Little and often. If you write a little on your WIP every day, you’ll be that much closer to writing “The End” on a future day. If you research a little every day, you’ll be that much closer to being ready to write your historical novel or your sci-fi novella. If you read about the craft of writing a little every day, you’ll be that much more informed and you’ll slowly but surely become a better writer for it.
That has been my mindset for this month of the ROW80 challenge, as well as just rebooting my writing habits in general. I typically thrive under challenges and deadlines, but they can also overwhelm me at times until I power through. This isn’t such an issue now that I have a much better work-life balance than I did before, but it can still happen when a week stacks up just right. But the “little and often” approach makes things so much easier. If I just do a little—a little writing or planning for my blogs, a little plotting on my current WIP, a little freewriting for one of my characters—it’s better than wasting my time bemoaning the fact that I don’t have time to write or I don’t feel like writing. I can always find a few minutes.

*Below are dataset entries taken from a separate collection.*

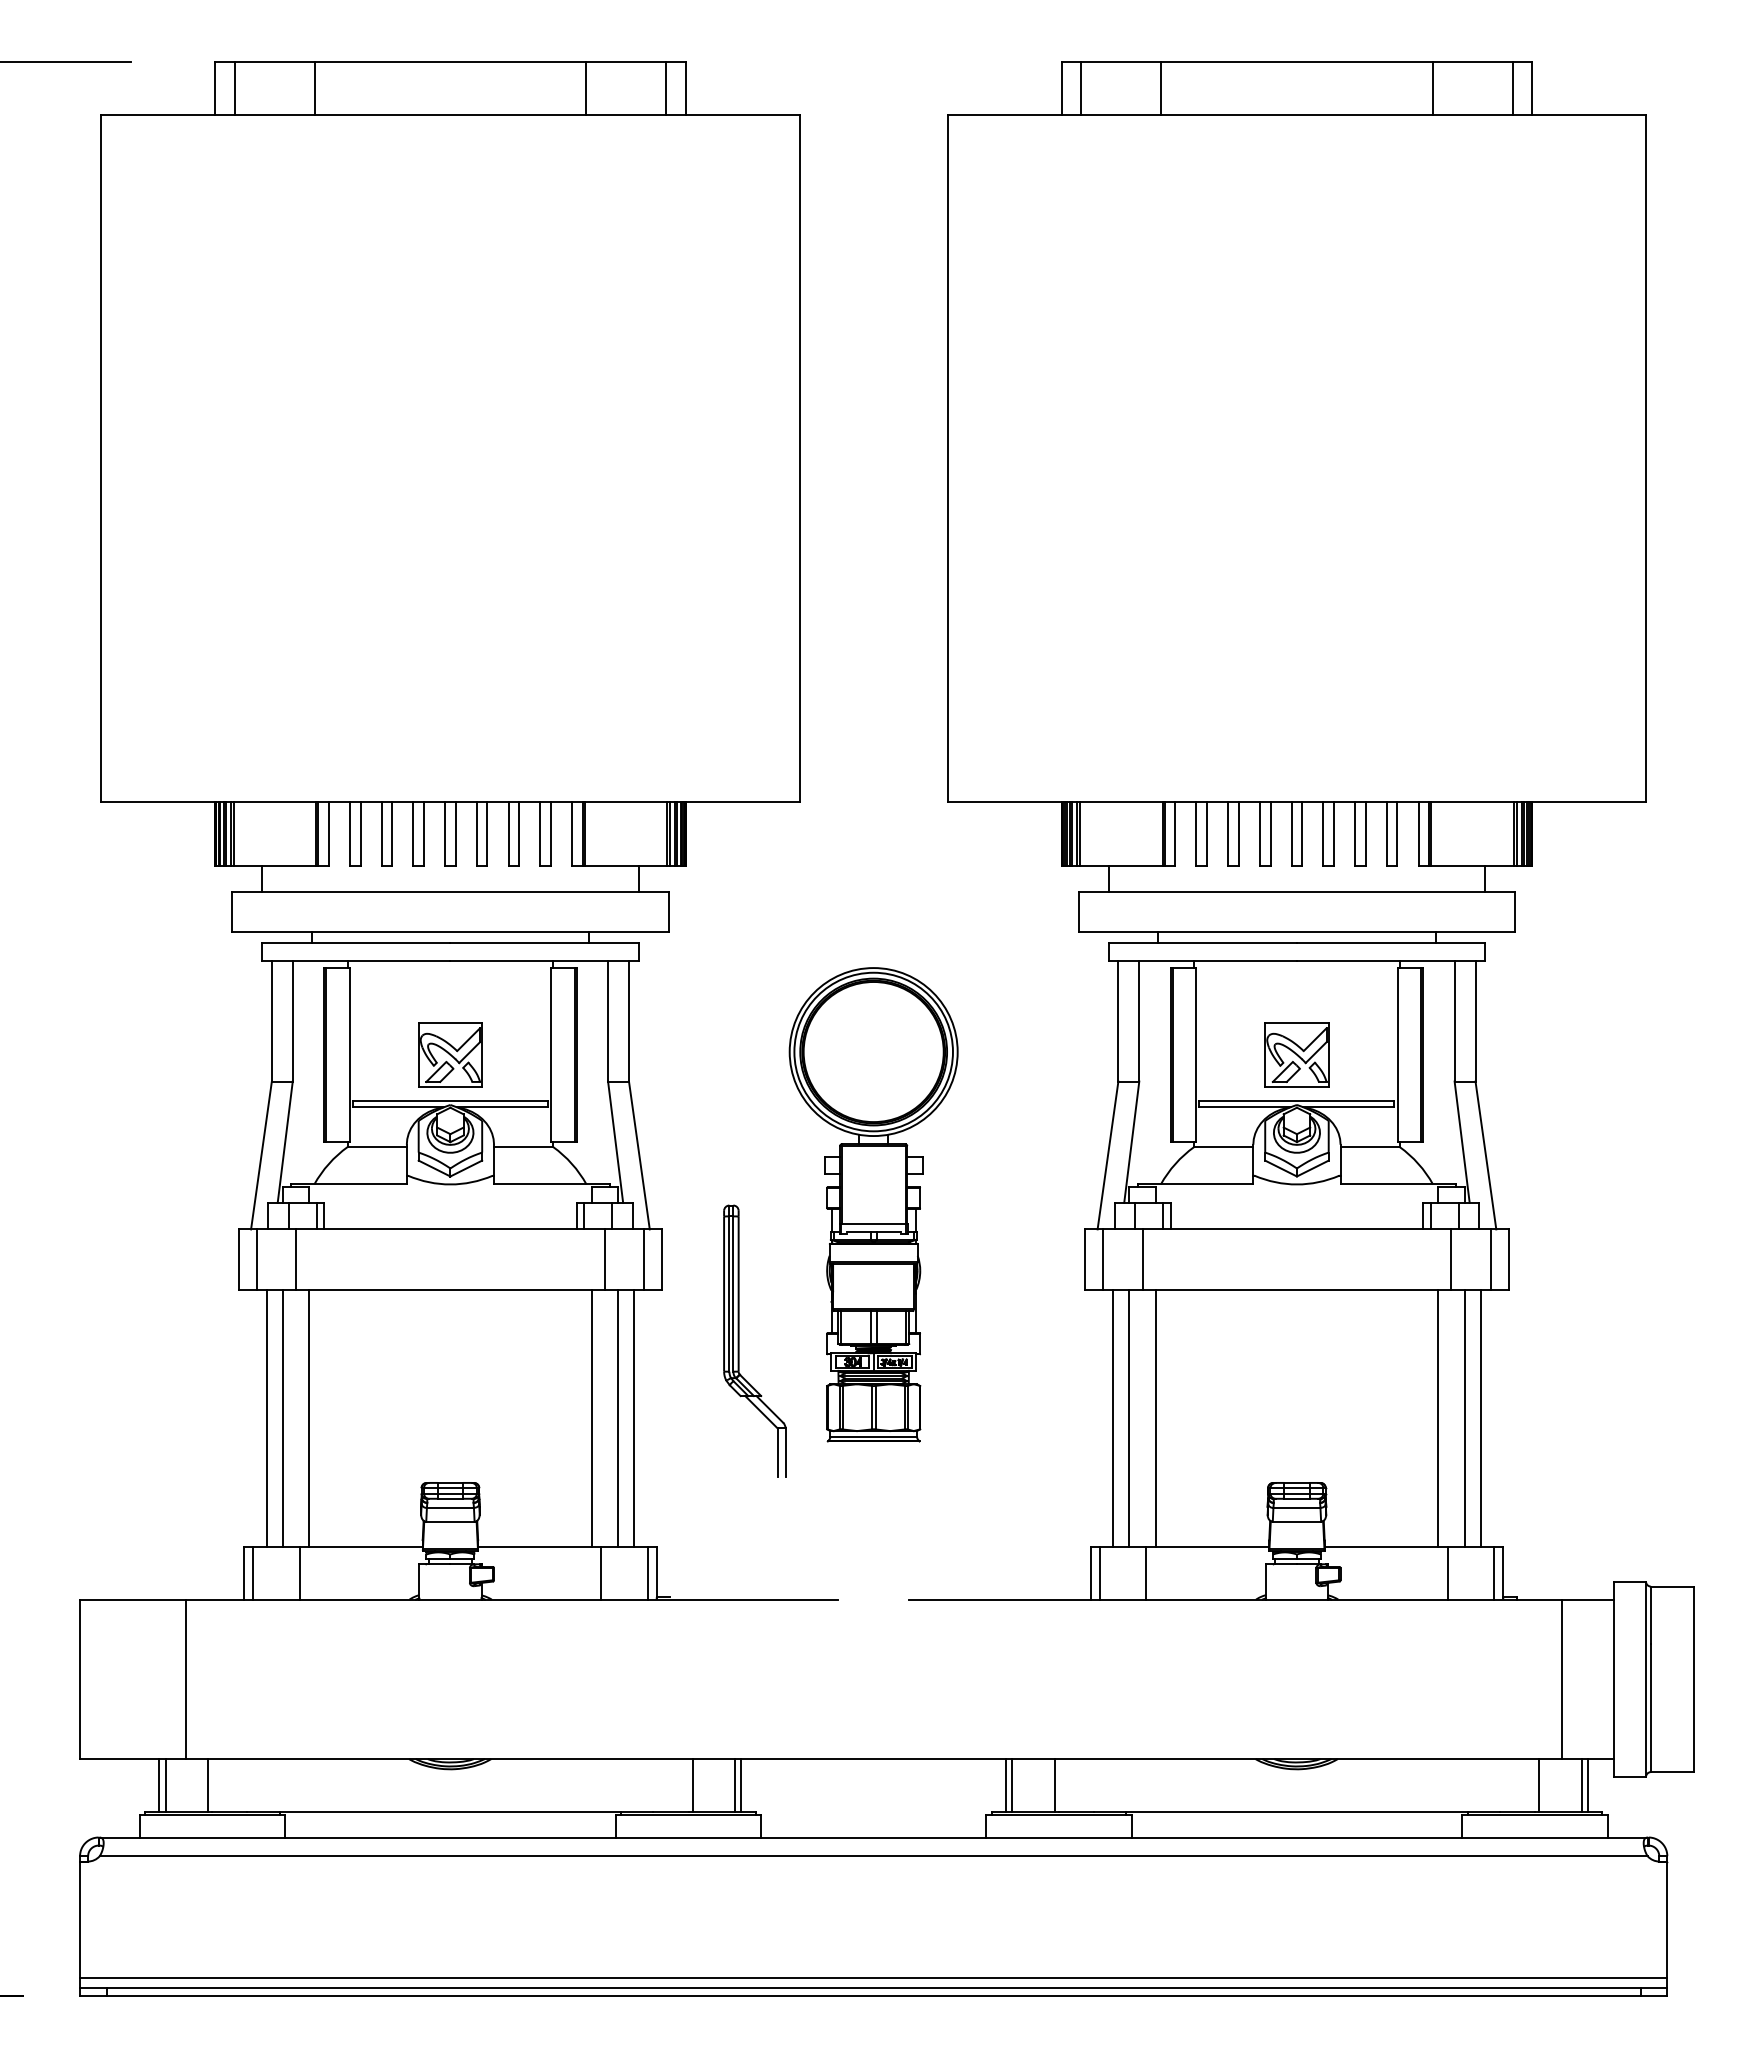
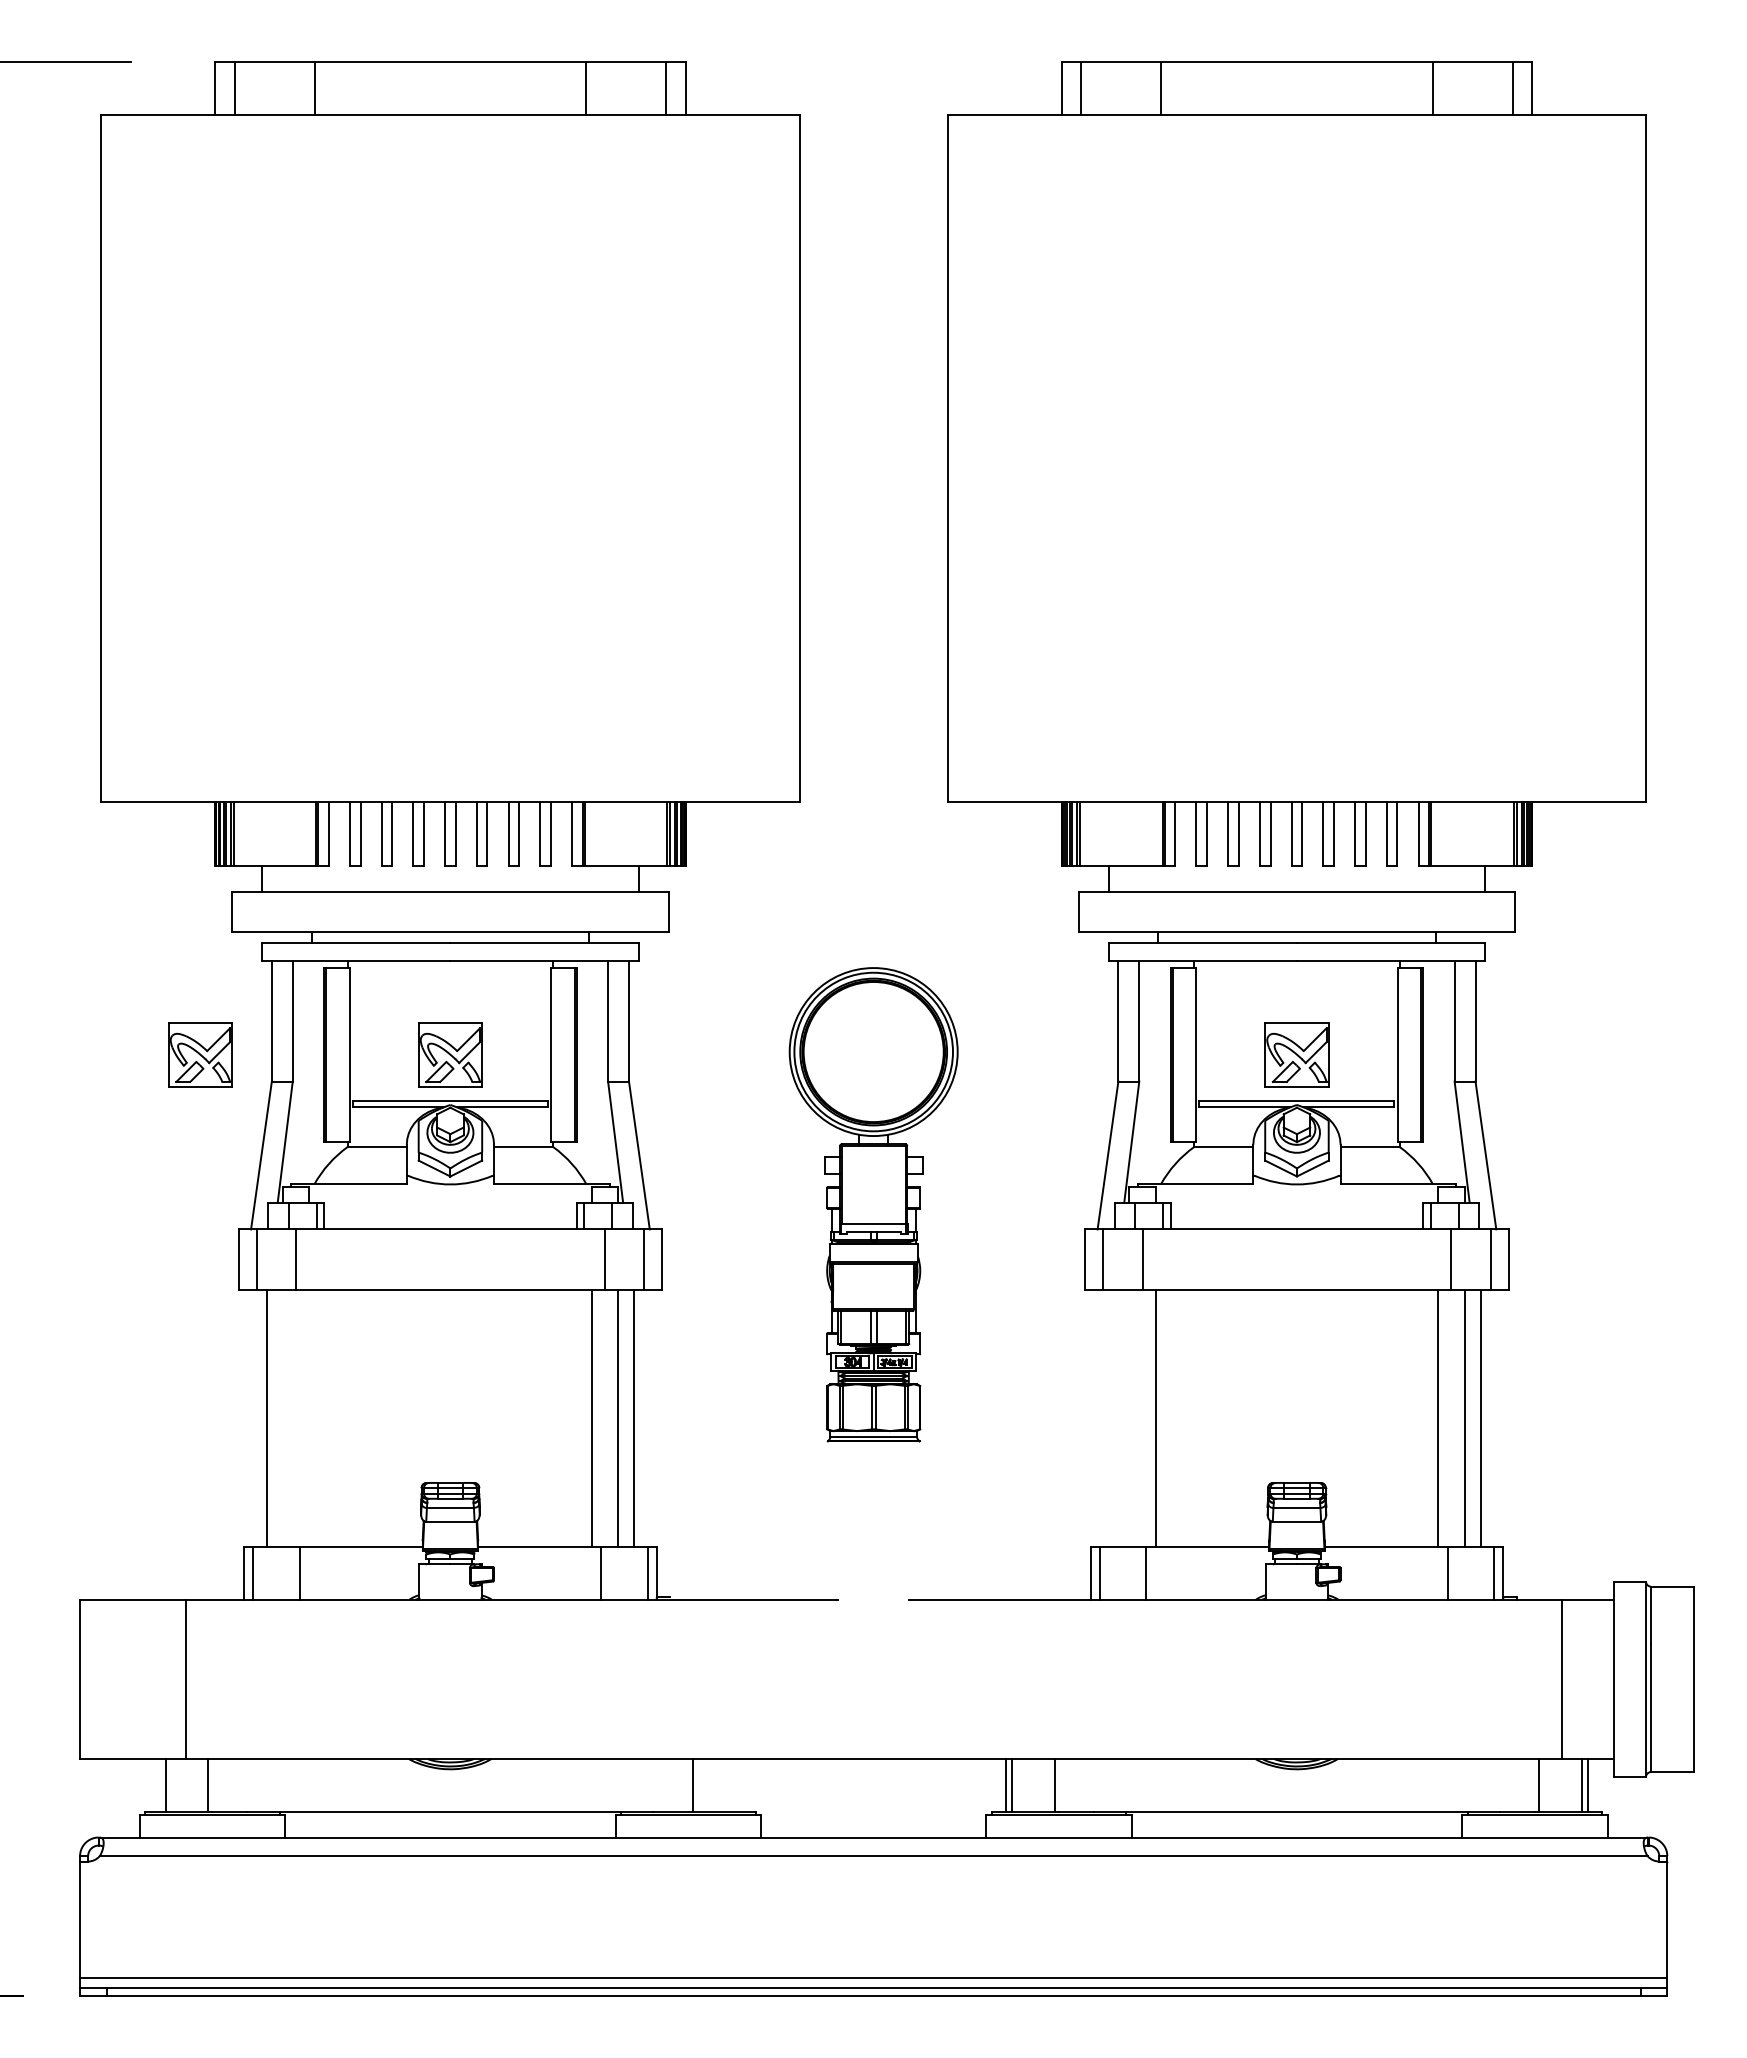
part at (200, 1054): none -> present
part at (739, 1340): present -> none
line at (282, 1418): present -> none
line at (309, 1418): present -> none
line at (1113, 1418): present -> none
line at (1129, 1418): present -> none
line at (159, 1785): present -> none
line at (735, 1785): present -> none
line at (741, 1785): present -> none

Last night I was tired from too little sleep the night before, full from a really great dinner, and all I felt like doing was watching some Netflix and going to bed early. I did those things, but I also did a little plotting on my novel. I didn’t even MEAN to work on it, but before I realized it I had my Scrivener file open and I was working on the story arc. I didn’t do much, but I felt better having done just a little to add to my progress.
Typically during my work day I will take a break for lunch, and then another 15 or 20 minute mind rest later in the afternoon. During these times I try to do something like work on a blog post, write a snippet of dialog, or read a chapter of a book on craft or a novel in my genres. When I get home at night, I will usually relax a little, eat dinner, spend some time with my husband and then work a little more on blogging, plotting or writing. Sometimes I will stop and start that process so I can do things like laundry or cooking. But I try to accomplish something by at least doing a little bit as often as I can.
Remember, if you’re having a crazy day, week or month, you can always make progress. It might not be 2,000 words a day or 50,000 words a month, but moving forward is moving forward. You can sustain your creativity a little at a time, as often as possible.